All of which raises an uncomfortable question. What does an incumbent government have to do to get reelected at a time like this? Voters don’t buy the argument that the pandemic created long-term costs. Nor do they care that the Ukrainian war has exacerbated the global economic crisis. All they notice is that their own standards of living have suffered.
The underlying problem is a refusal to understand the concept of trade-offs. Around the world, governments sprayed money about during the lockdowns without explaining that the debts would have to be paid. Voters now gravitate naturally to candidates who deny the need for belt-tightening, who claim that the money can somehow be raised from “the rich,” and who imply that austerity is a deliberate choice inflicted by sadistic politicians rather than the natural consequence of the money running out.

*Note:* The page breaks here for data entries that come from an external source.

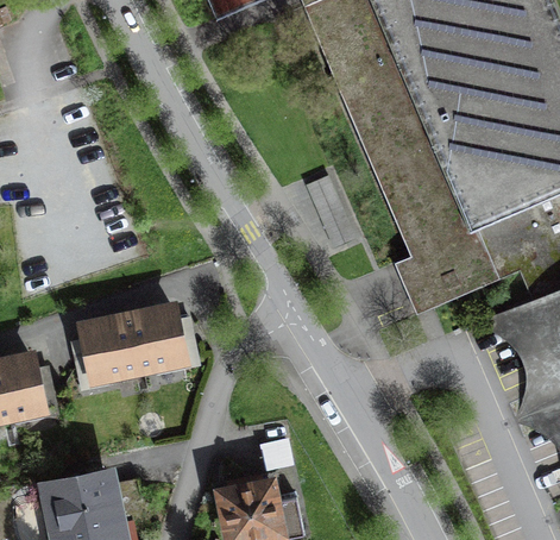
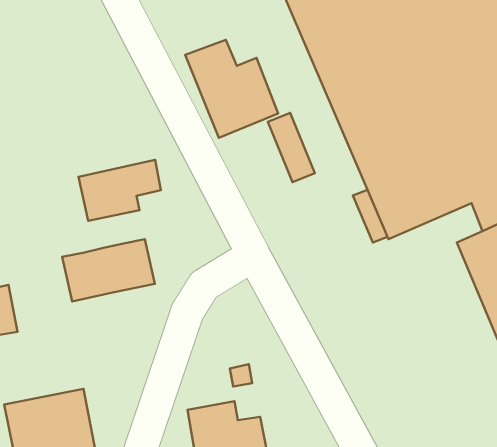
building: none -> [185,40,278,138]
building: none -> [79,160,161,221]

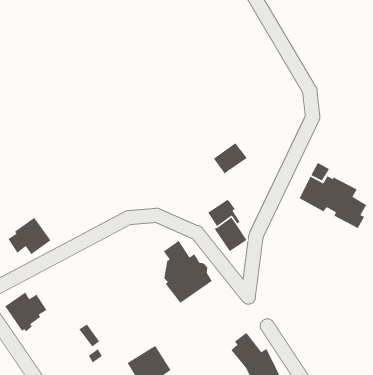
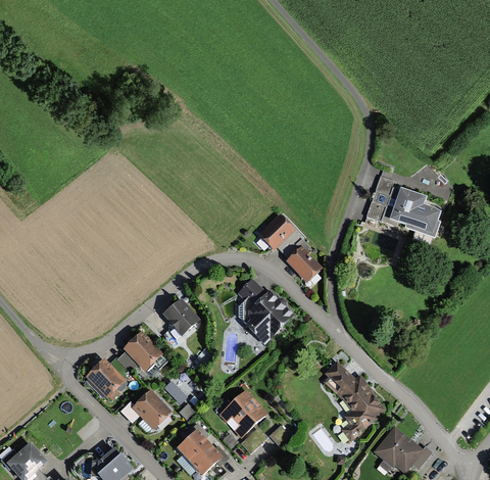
building: [213,142,248,174] -> [258,215,294,250]
building: [8,217,51,255] -> [117,332,162,373]
building: none -> [162,298,200,339]
building: none -> [132,391,170,430]

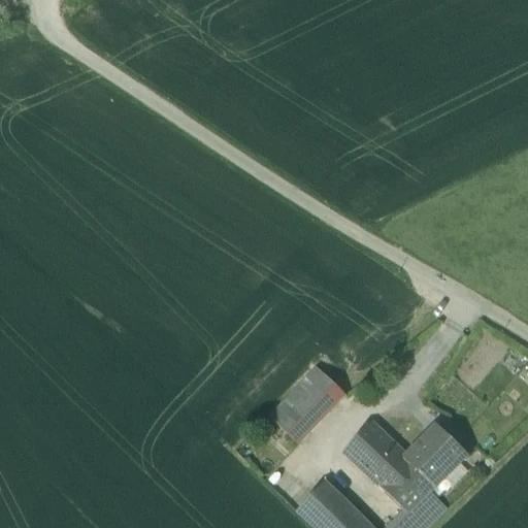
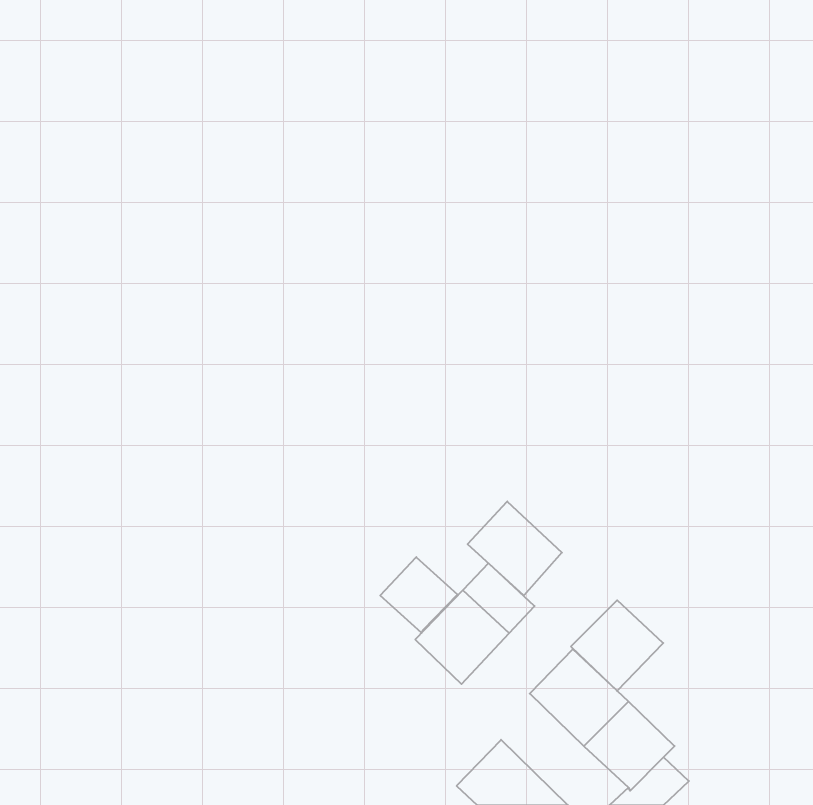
building: none -> [468,501,562,595]
building: none -> [380,557,458,633]
building: [407,425,467,484] -> [571,600,663,691]

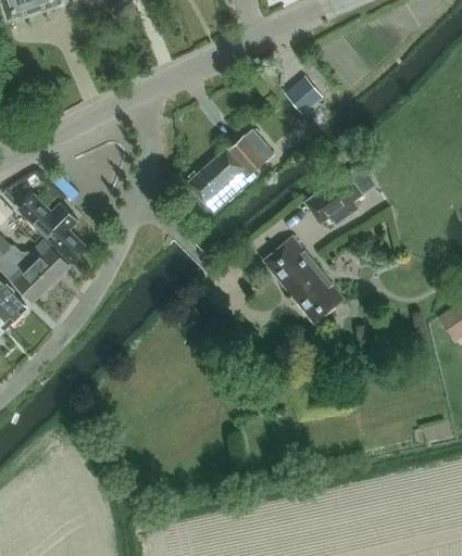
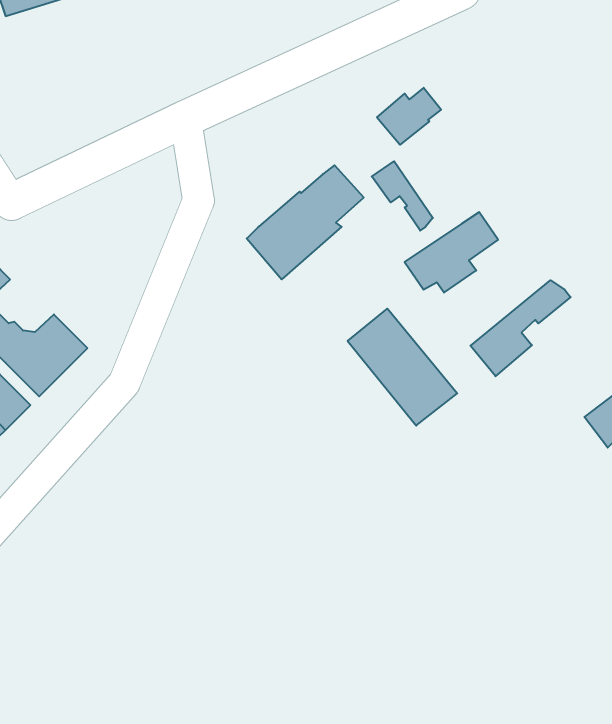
building: none -> [372,161,433,231]
building: [20,193,87,263] -> none
building: none -> [470,280,571,376]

It won’t do to claim that Colombia is an underdeveloped democracy. It simply isn’t true. On basic measures such as literacy and infant mortality, Colombia has long since ceased to be poor. And even the wealthiest and most educated nations are prone to the same tendency. One of the first pieces I wrote for this newspaper was about how Canadians rejected Stephen Harper’s Conservatives in 2015 despite his having brought them through the financial crisis as the only major nation that suffered no downturn.

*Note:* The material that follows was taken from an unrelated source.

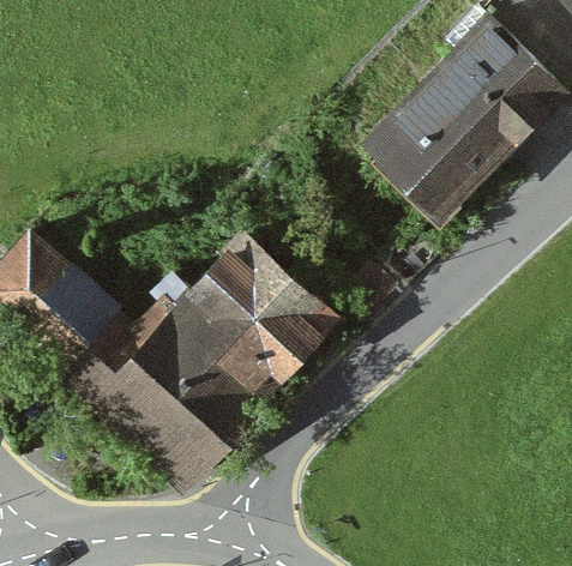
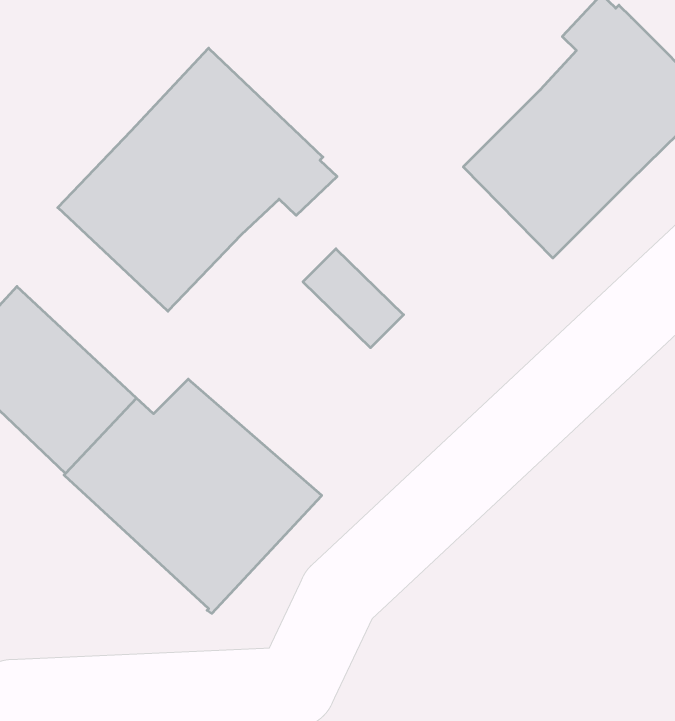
building: none -> [58,48,337,311]
building: [157,233,336,391] -> none

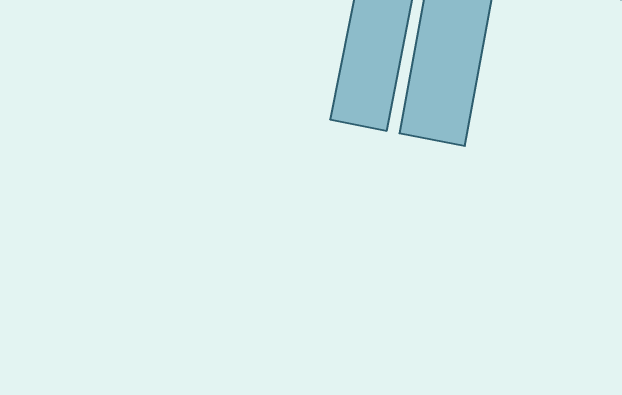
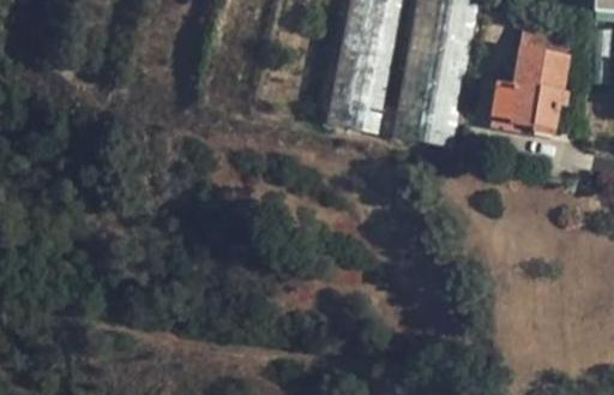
building: none -> [490,28,572,131]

No, we are dealing with traits that are near-universal among human beings: a yearning for the perfect rather than the adequate, an unwillingness to consider context, a readiness to blame politicians for things that are beyond their control, and, at root, a refusal to consider the possibility that we might be partly responsible for our own dissatisfaction. As the great 18th century Tory Dr. Johnson put it: “How small, of all that human hearts endure, that part which laws or kings can cause or cure.”
Colombia will now follow the same path as other countries that preferred imagined utopias to realistic and accretive improvements. The money will run out, the poor will be the hardest hit, the government will be blamed for breaking its promises, and with a bit of luck, a new administration will be brought in to clean up the mess.
That administration will do what conservative administrations always do, arduously restoring order to public finances. And then, when its work is reaching fruition, voters will decide that they can afford to binge again and will send for a new set of socialists to blow it all away. And so the cycle continues.